The Root-Tilden Program was a wonderful home and grounding for public interest students like me. Every Monday night we had fascinating speakers from different areas of social justice, talking with us about their careers.

I also had so many wonderful mentors at NYU. My first-year Lawyering course with Peggy Cooper Davis and Tony Amsterdam was probably one of the best classes I took in all of law school. I learned important skills like client interviewing and negotiation in that course that have served me well my entire career. I took Derrick Bell’s upper-level seminar and in my third year became a research assistant for him on his Race, Racism and American Law textbook. He became a dear friend and mentor and was just a hugely empathetic guiding light through my whole career until he died in 2011.

How did you decide to transition from litigation to working in the nonprofit sector?

Working for the Legal Aid Society as a public defender in the 1990s was a devastating education on the realities of mass incarceration. I began to see that the bigger problem lay in our sentencing policies and the structural racism in the criminal justice system, and that I was going to have to work on the front of public policy, too, if I really wanted to make change. In 1998, I accepted a position at the Open Society Foundations, which at the time was building a grant-making program to try to address the rise of mass incarceration as the civil rights issue of the new millennium.

Have there been any projects in your career in the nonprofit sector that you’re particularly proud of?

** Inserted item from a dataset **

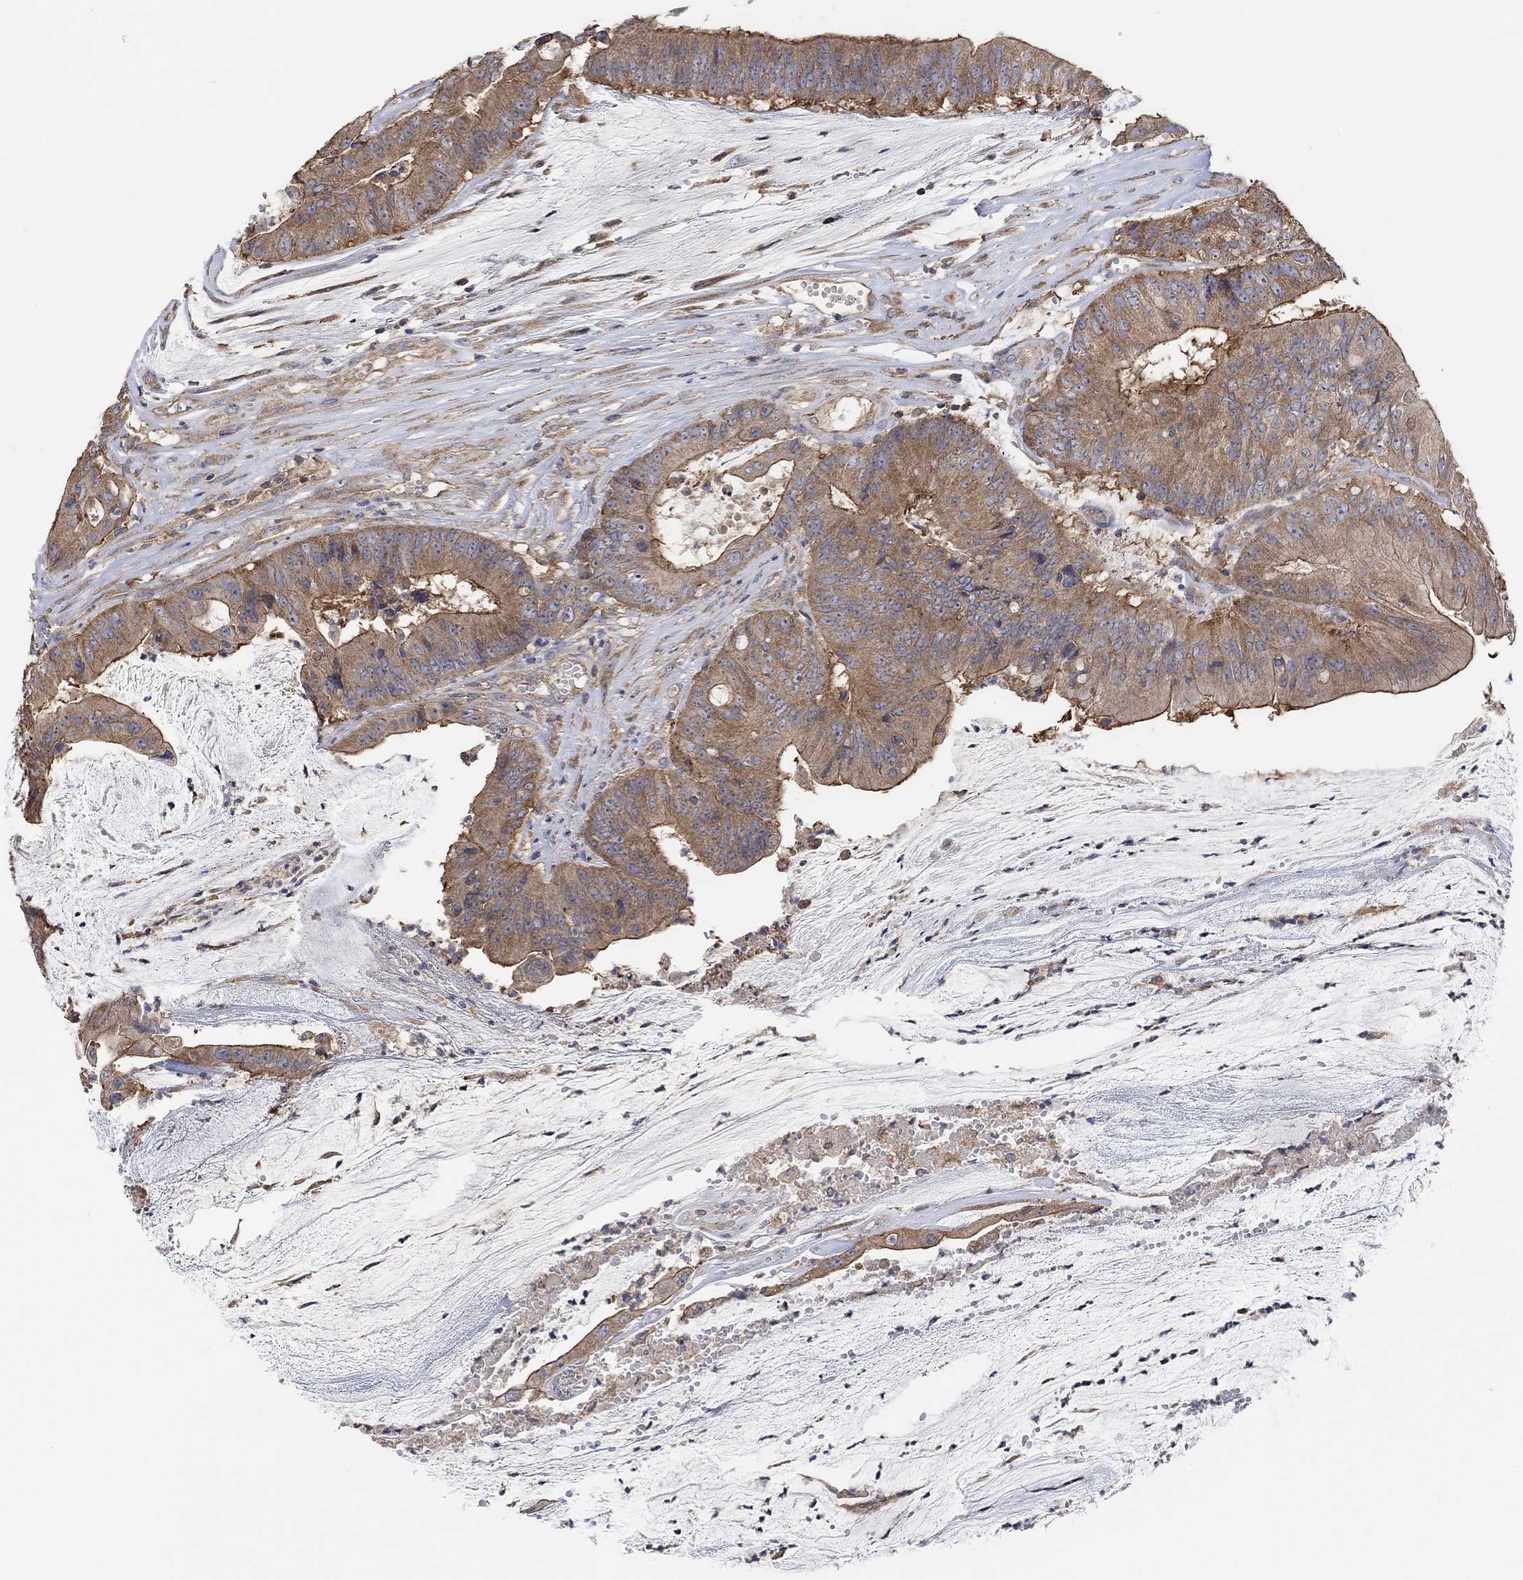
{"staining": {"intensity": "moderate", "quantity": ">75%", "location": "cytoplasmic/membranous"}, "tissue": "colorectal cancer", "cell_type": "Tumor cells", "image_type": "cancer", "snomed": [{"axis": "morphology", "description": "Adenocarcinoma, NOS"}, {"axis": "topography", "description": "Colon"}], "caption": "IHC photomicrograph of adenocarcinoma (colorectal) stained for a protein (brown), which displays medium levels of moderate cytoplasmic/membranous positivity in about >75% of tumor cells.", "gene": "BLOC1S3", "patient": {"sex": "female", "age": 69}}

At the Open Society Foundations, my role included helping to devise a grantmaking strategy to address both the death penalty and mass incarceration. I had the privilege of funding important research that broke open a new conversation about the death penalty as irretrievably unjust and inaccurate. We funded a major study by James Liebman, a professor at Columbia Law showing that more than two-thirds of death penalty cases had been overturned in the courts due to serious errors that called into question the accuracy of the conviction or legality of the sentence. That time, in the late 1990s, was also the advent of DNA technology, which was revealing not just a few but a raft of wrongful convictions in the United States. By extension, we knew that some of those wrongfully convicted people were on death row.

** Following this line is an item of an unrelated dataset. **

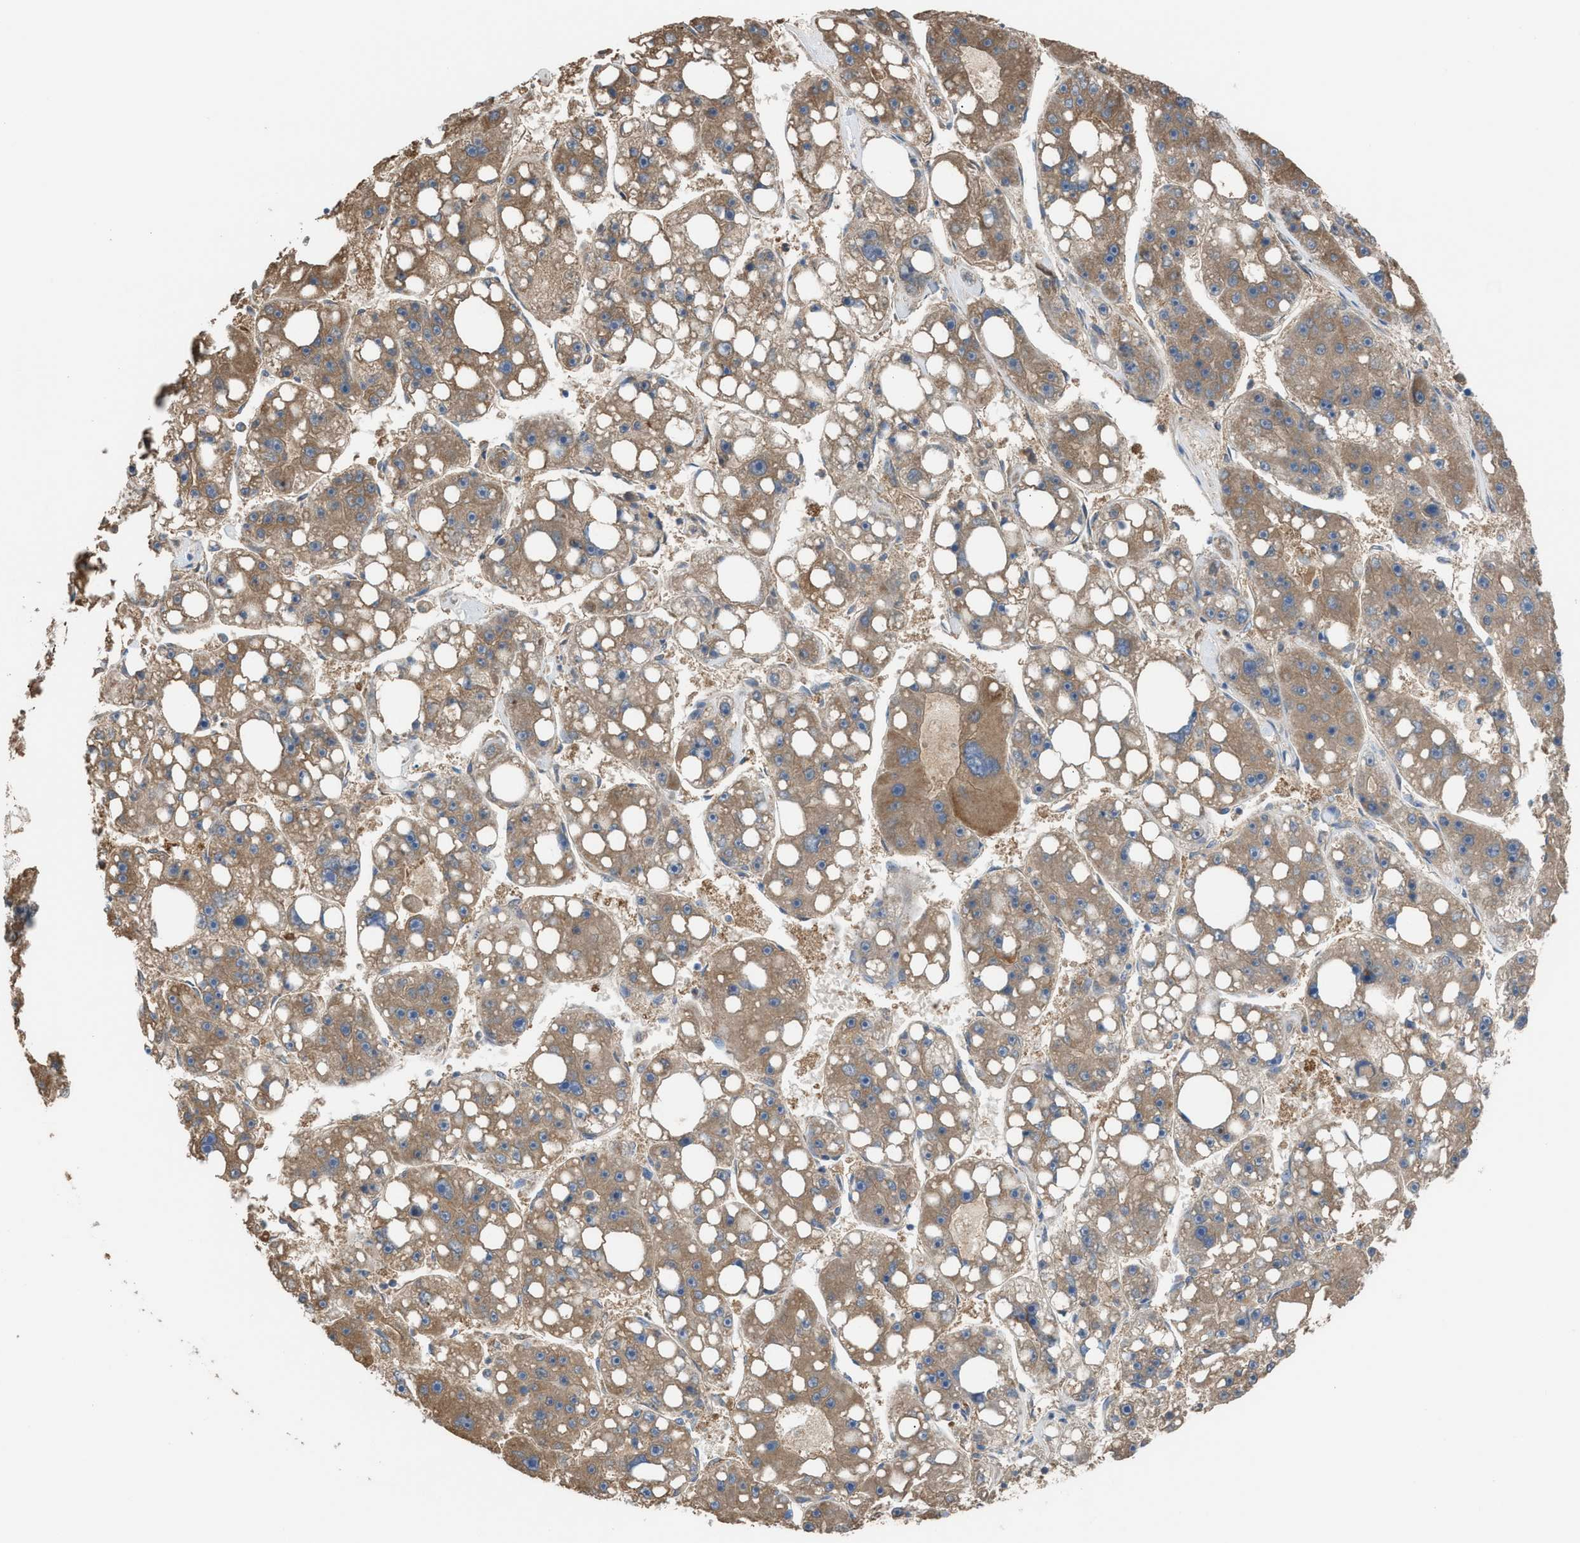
{"staining": {"intensity": "moderate", "quantity": ">75%", "location": "cytoplasmic/membranous"}, "tissue": "liver cancer", "cell_type": "Tumor cells", "image_type": "cancer", "snomed": [{"axis": "morphology", "description": "Carcinoma, Hepatocellular, NOS"}, {"axis": "topography", "description": "Liver"}], "caption": "This is a micrograph of IHC staining of liver cancer, which shows moderate positivity in the cytoplasmic/membranous of tumor cells.", "gene": "NQO2", "patient": {"sex": "female", "age": 61}}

That was really a turning point when we began to see states abolishing the death penalty, and others beginning to limit its use. It would be another ten years before we would begin to see major reexamination of mass incarceration in the broader political landscape, but that kind of work continues to be a central area of my focus at the Ford Foundation.

What do you enjoy about your current role?

The great thing about my current job [as director of the gender, racial, and ethnic justice team at the Ford Foundation] is that I now get to think deeply about issues that haven’t been so squarely in the center of my life’s work, like the immigrant rights or maternal mortality and abortion rights.

I also consult with others inside and outside of the Foundation on advancing racial justice more broadly. For example, since the racial uprisings of last summer, I have spent a lot of time advising corporations who want to rethink racial equity within their operations or in the broader society, to help advance the economic and social circumstances of Black and brown people. I now sit on the advisory board of the Warner Music Group’s new $100 million racial equity fund, which was motivated in part by an acknowledgement that the greater part of its profits flow from the creativity of Black folks; among other things, Warner Music owns Atlantic Records, the largest hip-hop label in the world. This sort of reckoning within corporate America is important, and may well be fleeting, so I see my role as helping to make the most of this moment for the benefit of communities that have long been exploited and oppressed in our economy.

This year, through an initiative of our president—the Ford Foundation borrowed $1 billion on the bond market against our endowment to help important nonprofit organizations deal with the fallout from COVID-19 on their budgets and operations. That’s a rare move for philanthropy. I’m tremendously proud of the Ford Foundation for leading that effort, which a number of other foundations have now joined.

This interview has been edited and condensed.